### [Description of the task]
Repeat the listing in full, exactly as it stands.

### [Recorded data]
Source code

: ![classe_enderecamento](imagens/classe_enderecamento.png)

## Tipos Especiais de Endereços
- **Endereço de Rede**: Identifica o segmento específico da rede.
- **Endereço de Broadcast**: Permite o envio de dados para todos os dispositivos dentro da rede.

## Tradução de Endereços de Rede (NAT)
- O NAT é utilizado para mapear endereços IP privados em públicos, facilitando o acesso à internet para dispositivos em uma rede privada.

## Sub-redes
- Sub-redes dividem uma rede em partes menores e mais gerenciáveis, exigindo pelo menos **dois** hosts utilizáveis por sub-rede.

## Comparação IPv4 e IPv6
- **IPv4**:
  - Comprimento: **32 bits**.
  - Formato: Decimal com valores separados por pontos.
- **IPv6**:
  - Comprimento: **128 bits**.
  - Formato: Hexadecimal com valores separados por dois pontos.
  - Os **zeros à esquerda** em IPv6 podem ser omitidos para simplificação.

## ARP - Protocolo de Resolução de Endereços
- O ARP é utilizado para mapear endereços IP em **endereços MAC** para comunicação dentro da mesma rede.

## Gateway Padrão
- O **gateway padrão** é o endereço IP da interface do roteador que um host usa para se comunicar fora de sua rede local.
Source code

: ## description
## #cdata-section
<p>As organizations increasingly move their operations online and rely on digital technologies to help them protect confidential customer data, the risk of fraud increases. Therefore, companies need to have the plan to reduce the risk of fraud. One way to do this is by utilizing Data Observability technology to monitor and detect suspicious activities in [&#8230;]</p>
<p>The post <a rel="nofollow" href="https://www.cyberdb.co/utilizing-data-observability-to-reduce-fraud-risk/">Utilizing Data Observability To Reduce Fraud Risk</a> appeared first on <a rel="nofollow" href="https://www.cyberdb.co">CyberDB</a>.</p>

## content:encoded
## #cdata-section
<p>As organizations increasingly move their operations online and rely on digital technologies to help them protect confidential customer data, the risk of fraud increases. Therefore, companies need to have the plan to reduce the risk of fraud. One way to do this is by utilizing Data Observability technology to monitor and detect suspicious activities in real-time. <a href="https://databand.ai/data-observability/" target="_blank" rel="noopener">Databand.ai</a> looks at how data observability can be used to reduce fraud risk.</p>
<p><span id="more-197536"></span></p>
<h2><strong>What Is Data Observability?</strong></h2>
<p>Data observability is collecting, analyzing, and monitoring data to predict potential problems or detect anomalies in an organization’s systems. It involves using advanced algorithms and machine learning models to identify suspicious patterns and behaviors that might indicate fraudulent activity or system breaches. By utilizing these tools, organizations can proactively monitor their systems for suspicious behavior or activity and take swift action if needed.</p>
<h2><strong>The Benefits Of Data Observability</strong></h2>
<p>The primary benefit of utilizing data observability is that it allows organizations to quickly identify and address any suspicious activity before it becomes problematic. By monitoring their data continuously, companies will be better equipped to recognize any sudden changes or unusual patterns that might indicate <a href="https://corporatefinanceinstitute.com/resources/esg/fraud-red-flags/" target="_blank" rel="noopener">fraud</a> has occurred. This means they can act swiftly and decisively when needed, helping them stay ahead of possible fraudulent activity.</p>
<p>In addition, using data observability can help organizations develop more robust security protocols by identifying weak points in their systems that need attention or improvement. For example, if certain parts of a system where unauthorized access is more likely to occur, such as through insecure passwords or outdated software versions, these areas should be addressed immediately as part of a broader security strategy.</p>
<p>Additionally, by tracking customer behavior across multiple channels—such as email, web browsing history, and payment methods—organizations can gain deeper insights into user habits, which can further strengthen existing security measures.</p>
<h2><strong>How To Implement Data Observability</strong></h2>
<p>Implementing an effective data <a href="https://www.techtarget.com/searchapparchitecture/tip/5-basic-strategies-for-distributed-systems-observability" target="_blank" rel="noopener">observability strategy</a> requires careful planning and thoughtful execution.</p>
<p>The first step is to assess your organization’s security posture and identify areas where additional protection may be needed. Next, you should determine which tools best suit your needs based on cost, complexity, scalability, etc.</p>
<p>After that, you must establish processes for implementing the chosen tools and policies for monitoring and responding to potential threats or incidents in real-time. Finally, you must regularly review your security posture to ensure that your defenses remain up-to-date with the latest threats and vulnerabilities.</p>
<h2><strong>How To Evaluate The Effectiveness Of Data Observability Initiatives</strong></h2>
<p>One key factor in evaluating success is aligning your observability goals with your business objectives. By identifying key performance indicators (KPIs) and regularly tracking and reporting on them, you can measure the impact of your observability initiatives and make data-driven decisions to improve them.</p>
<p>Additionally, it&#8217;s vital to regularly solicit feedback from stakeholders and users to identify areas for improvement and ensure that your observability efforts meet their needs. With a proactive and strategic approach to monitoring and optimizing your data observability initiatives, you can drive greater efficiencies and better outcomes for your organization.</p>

### [Result of the exercise]
Source code

: ![classe_enderecamento](imagens/classe_enderecamento.png)

## Tipos Especiais de Endereços
- **Endereço de Rede**: Identifica o segmento específico da rede.
- **Endereço de Broadcast**: Permite o envio de dados para todos os dispositivos dentro da rede.

## Tradução de Endereços de Rede (NAT)
- O NAT é utilizado para mapear endereços IP privados em públicos, facilitando o acesso à internet para dispositivos em uma rede privada.

## Sub-redes
- Sub-redes dividem uma rede em partes menores e mais gerenciáveis, exigindo pelo menos **dois** hosts utilizáveis por sub-rede.

## Comparação IPv4 e IPv6
- **IPv4**:
  - Comprimento: **32 bits**.
  - Formato: Decimal com valores separados por pontos.
- **IPv6**:
  - Comprimento: **128 bits**.
  - Formato: Hexadecimal com valores separados por dois pontos.
  - Os **zeros à esquerda** em IPv6 podem ser omitidos para simplificação.

## ARP - Protocolo de Resolução de Endereços
- O ARP é utilizado para mapear endereços IP em **endereços MAC** para comunicação dentro da mesma rede.

## Gateway Padrão
- O **gateway padrão** é o endereço IP da interface do roteador que um host usa para se comunicar fora de sua rede local.
Source code

: ## description
## #cdata-section
<p>As organizations increasingly move their operations online and rely on digital technologies to help them protect confidential customer data, the risk of fraud increases. Therefore, companies need to have the plan to reduce the risk of fraud. One way to do this is by utilizing Data Observability technology to monitor and detect suspicious activities in [&#8230;]</p>
<p>The post <a rel="nofollow" href="https://www.cyberdb.co/utilizing-data-observability-to-reduce-fraud-risk/">Utilizing Data Observability To Reduce Fraud Risk</a> appeared first on <a rel="nofollow" href="https://www.cyberdb.co">CyberDB</a>.</p>

## content:encoded
## #cdata-section
<p>As organizations increasingly move their operations online and rely on digital technologies to help them protect confidential customer data, the risk of fraud increases. Therefore, companies need to have the plan to reduce the risk of fraud. One way to do this is by utilizing Data Observability technology to monitor and detect suspicious activities in real-time. <a href="https://databand.ai/data-observability/" target="_blank" rel="noopener">Databand.ai</a> looks at how data observability can be used to reduce fraud risk.</p>
<p><span id="more-197536"></span></p>
<h2><strong>What Is Data Observability?</strong></h2>
<p>Data observability is collecting, analyzing, and monitoring data to predict potential problems or detect anomalies in an organization’s systems. It involves using advanced algorithms and machine learning models to identify suspicious patterns and behaviors that might indicate fraudulent activity or system breaches. By utilizing these tools, organizations can proactively monitor their systems for suspicious behavior or activity and take swift action if needed.</p>
<h2><strong>The Benefits Of Data Observability</strong></h2>
<p>The primary benefit of utilizing data observability is that it allows organizations to quickly identify and address any suspicious activity before it becomes problematic. By monitoring their data continuously, companies will be better equipped to recognize any sudden changes or unusual patterns that might indicate <a href="https://corporatefinanceinstitute.com/resources/esg/fraud-red-flags/" target="_blank" rel="noopener">fraud</a> has occurred. This means they can act swiftly and decisively when needed, helping them stay ahead of possible fraudulent activity.</p>
<p>In addition, using data observability can help organizations develop more robust security protocols by identifying weak points in their systems that need attention or improvement. For example, if certain parts of a system where unauthorized access is more likely to occur, such as through insecure passwords or outdated software versions, these areas should be addressed immediately as part of a broader security strategy.</p>
<p>Additionally, by tracking customer behavior across multiple channels—such as email, web browsing history, and payment methods—organizations can gain deeper insights into user habits, which can further strengthen existing security measures.</p>
<h2><strong>How To Implement Data Observability</strong></h2>
<p>Implementing an effective data <a href="https://www.techtarget.com/searchapparchitecture/tip/5-basic-strategies-for-distributed-systems-observability" target="_blank" rel="noopener">observability strategy</a> requires careful planning and thoughtful execution.</p>
<p>The first step is to assess your organization’s security posture and identify areas where additional protection may be needed. Next, you should determine which tools best suit your needs based on cost, complexity, scalability, etc.</p>
<p>After that, you must establish processes for implementing the chosen tools and policies for monitoring and responding to potential threats or incidents in real-time. Finally, you must regularly review your security posture to ensure that your defenses remain up-to-date with the latest threats and vulnerabilities.</p>
<h2><strong>How To Evaluate The Effectiveness Of Data Observability Initiatives</strong></h2>
<p>One key factor in evaluating success is aligning your observability goals with your business objectives. By identifying key performance indicators (KPIs) and regularly tracking and reporting on them, you can measure the impact of your observability initiatives and make data-driven decisions to improve them.</p>
<p>Additionally, it&#8217;s vital to regularly solicit feedback from stakeholders and users to identify areas for improvement and ensure that your observability efforts meet their needs. With a proactive and strategic approach to monitoring and optimizing your data observability initiatives, you can drive greater efficiencies and better outcomes for your organization.</p>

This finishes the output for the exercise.